- _TASK TO COMPLETE_
Your output should be the lines below from the one with "Table 4. Experimental" through the one with "Table 2. Mix", copied exactly, pictures excluded.

- _LISTED ENTRIES_
┌────────
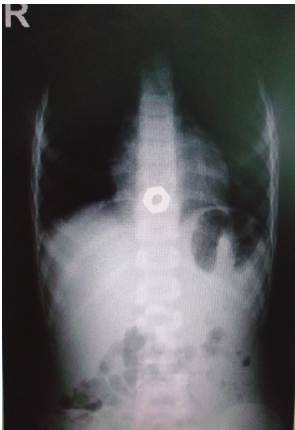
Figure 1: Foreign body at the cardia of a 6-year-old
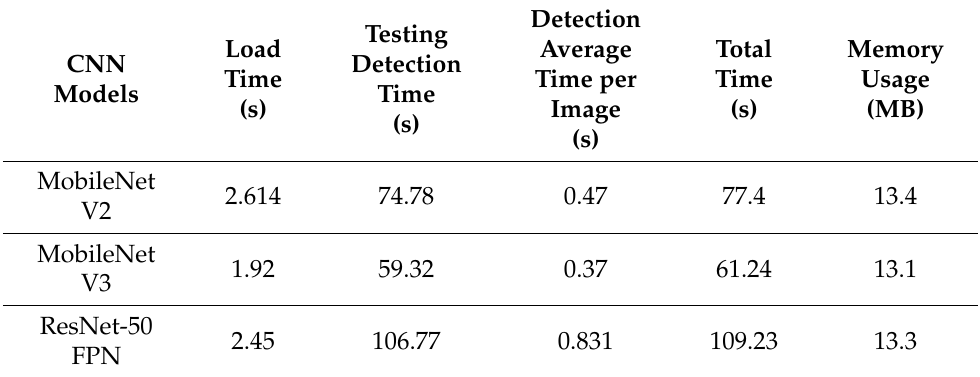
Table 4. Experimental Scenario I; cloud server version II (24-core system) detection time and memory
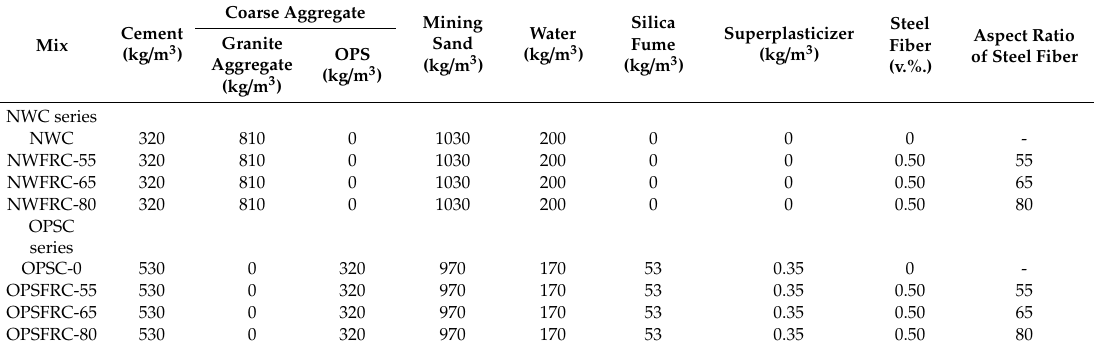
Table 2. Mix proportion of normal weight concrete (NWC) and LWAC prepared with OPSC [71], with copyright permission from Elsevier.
└────────
┌────────
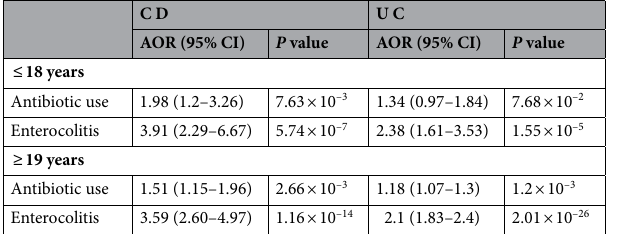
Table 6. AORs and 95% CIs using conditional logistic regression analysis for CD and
└────────
- _ANSWER AREA_
Table 4. Experimental Scenario I; cloud server version II (24-core system) detection time and memory
Table 2. Mix proportion of normal weight concrete (NWC) and LWAC prepared with OPSC [71], with copyright permission from Elsevier.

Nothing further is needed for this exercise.